Exercise brief: Every line from the one with "Unabhängig reisen: Der" to the one with "Affiliate-Links", including those two, is to be copied exactly; all other lines of the entries below are left out.

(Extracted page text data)
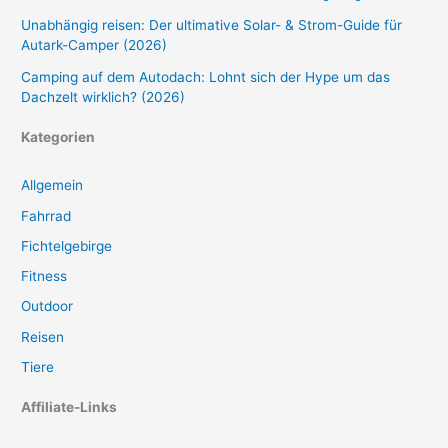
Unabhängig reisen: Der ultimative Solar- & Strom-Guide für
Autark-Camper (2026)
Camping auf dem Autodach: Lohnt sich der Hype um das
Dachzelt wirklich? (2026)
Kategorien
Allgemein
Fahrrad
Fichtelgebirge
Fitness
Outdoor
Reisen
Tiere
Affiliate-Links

==

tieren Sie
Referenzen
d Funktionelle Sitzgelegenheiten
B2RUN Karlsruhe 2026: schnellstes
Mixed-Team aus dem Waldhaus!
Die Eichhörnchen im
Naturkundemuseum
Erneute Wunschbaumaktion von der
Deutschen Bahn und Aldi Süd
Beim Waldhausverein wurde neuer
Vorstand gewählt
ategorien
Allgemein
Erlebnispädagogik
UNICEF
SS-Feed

Answer below:
Unabhängig reisen: Der ultimative Solar- & Strom-Guide für
Autark-Camper (2026)
Camping auf dem Autodach: Lohnt sich der Hype um das
Dachzelt wirklich? (2026)
Kategorien
Allgemein
Fahrrad
Fichtelgebirge
Fitness
Outdoor
Reisen
Tiere
Affiliate-Links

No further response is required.